Text passage ->
▬▬▬▬▬▬▬▬▬▬
And in new research, Bertolini and Robert Kerbel, Ph.D., of the University of Toronto show that the maximum tolerated dose of chemotherapy and low-dose, continuous chemotherapy have opposite effects on the mobilization and viability of CEPs. Animals receiving maximum chemotherapy similar to the dose and schedule of traditional chemotherapy showed robust CEP mobilization a few days after the end of a chemotherapy cycle, and the rapid development of drug resistance. "But with low-dose ‘metronomic’ chemotherapy, mice showed a consistent decrease in CEP numbers and viability, with more durable tumor growth inhibition," said Kerbel.

CEP mobilization supports and promotes tumor cell growth and drug resistance via the development of new vasculature to feed tumors, whereas CEP depletion acts to down-regulate tumor blood vessel development, Kerbel said. High-dose, intermittent chemotherapy results in drug resistance that is aided in part by new blood vessel formation by CEPs, say antiangiogenesis researchers. But administration of a low-dose, continuous infusion without rest periods results in sustained tumor blood vessel destruction by depriving the body of the vessels’ building blocks, CEPs. "An influx of mobilized CEPs during the rest periods between cycles of [maximum tolerated dose] therapy may replace damaged or killed endothelial cells and explain regrowth of tumors and drug resistance," said Bertolini.

Other research indicating the importance of CECs in angiogenesis has been done by Shahin Rafii, Ph.D., who discovered that by blocking the signaling of both VEGF receptors, it is possible to impair mobilization and recruitment of both hematopoetic and endothelial cells to the tumor vasculature and thereby slow the growth of certain tumors. "The characterization and quantification of these cells in the peripheral blood and VEGF in plasma, as well as MMP-9 and other factors, might lead to their use as surrogate markers for assessing response to therapy or progression of certain malignancies," said Rafii, professor at Cornell University Medical College, New York.

Since the flow of blood and nutrients to tumors is a key principle in angiogenesis, researchers are employing radiologic techniques to view blood flow to tumors, vascular permeability, and tumor metabolism. PET scans, MRI, three-dimensional ultrasound, and laser scanning cytometry of biopsies are being tested. A drawback to most imaging methods is that the highest resolution or best image is on preserved tissue, not live tissue, according to some critics.
▬▬▬▬▬▬▬▬▬▬
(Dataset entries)
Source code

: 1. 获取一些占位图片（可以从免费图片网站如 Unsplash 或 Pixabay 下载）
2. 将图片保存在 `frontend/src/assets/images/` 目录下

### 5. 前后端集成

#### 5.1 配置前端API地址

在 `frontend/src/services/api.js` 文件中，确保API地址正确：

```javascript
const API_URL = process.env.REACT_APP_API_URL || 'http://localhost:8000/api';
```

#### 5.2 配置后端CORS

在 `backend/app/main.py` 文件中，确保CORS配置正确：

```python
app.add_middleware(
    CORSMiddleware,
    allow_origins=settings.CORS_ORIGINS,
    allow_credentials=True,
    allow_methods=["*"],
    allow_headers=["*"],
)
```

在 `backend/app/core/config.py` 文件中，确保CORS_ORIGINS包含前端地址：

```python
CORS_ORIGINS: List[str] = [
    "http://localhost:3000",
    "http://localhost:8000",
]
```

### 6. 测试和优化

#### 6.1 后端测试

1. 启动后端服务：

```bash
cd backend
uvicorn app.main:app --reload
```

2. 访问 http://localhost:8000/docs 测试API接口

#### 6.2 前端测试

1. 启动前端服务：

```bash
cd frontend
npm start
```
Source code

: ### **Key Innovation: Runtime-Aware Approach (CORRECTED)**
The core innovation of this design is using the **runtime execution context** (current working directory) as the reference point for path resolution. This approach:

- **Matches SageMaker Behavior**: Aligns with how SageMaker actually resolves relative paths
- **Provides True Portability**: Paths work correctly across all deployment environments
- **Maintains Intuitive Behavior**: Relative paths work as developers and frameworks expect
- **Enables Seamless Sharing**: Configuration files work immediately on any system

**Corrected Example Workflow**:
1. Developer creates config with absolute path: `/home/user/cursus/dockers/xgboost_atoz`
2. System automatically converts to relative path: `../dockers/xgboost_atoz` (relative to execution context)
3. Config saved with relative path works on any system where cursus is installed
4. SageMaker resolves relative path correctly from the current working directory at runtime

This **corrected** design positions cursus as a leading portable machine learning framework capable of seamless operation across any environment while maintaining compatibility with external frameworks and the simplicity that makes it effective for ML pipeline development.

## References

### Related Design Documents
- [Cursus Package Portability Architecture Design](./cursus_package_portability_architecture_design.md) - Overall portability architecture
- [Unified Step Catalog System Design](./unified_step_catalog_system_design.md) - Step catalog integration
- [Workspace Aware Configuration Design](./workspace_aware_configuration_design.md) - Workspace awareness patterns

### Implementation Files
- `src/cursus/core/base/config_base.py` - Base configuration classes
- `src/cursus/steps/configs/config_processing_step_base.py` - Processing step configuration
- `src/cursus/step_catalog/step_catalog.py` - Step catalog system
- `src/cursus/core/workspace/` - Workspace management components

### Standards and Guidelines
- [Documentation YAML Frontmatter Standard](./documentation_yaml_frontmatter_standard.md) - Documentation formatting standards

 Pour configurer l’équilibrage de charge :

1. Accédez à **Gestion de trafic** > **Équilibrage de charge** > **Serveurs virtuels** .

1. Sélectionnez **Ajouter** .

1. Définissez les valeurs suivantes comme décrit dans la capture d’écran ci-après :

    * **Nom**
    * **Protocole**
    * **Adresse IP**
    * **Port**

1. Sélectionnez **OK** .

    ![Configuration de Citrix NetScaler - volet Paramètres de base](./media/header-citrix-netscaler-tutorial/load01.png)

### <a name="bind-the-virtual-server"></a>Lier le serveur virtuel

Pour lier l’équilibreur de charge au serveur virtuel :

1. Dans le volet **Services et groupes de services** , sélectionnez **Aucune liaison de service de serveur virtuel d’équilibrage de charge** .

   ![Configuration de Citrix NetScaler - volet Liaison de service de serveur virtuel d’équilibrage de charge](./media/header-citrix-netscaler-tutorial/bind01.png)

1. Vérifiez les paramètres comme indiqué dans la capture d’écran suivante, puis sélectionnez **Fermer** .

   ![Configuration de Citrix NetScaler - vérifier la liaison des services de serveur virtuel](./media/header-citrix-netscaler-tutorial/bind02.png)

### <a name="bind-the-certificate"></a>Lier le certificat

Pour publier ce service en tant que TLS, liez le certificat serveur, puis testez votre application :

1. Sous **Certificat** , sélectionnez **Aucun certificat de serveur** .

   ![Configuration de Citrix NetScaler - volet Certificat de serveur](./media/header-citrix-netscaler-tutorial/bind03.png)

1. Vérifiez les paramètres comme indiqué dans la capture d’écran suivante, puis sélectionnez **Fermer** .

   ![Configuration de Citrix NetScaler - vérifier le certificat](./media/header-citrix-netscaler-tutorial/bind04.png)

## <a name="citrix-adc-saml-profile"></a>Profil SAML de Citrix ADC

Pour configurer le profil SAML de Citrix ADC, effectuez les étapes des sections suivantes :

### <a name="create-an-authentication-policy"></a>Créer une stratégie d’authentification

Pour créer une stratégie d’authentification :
▬▬▬▬▬▬▬▬▬▬
In the angiogenesis passage, take the part that opens with "Other research indicating" and closes with "College, New York.", and write it out again with "peripheral blood" replaced by "circulating blood". Work only from the angiogenesis passage.

Answer to this problem ->
Other research indicating the importance of CECs in angiogenesis has been done by Shahin Rafii, Ph.D., who discovered that by blocking the signaling of both VEGF receptors, it is possible to impair mobilization and recruitment of both hematopoetic and endothelial cells to the tumor vasculature and thereby slow the growth of certain tumors. "The characterization and quantification of these cells in the circulating blood and VEGF in plasma, as well as MMP-9 and other factors, might lead to their use as surrogate markers for assessing response to therapy or progression of certain malignancies," said Rafii, professor at Cornell University Medical College, New York.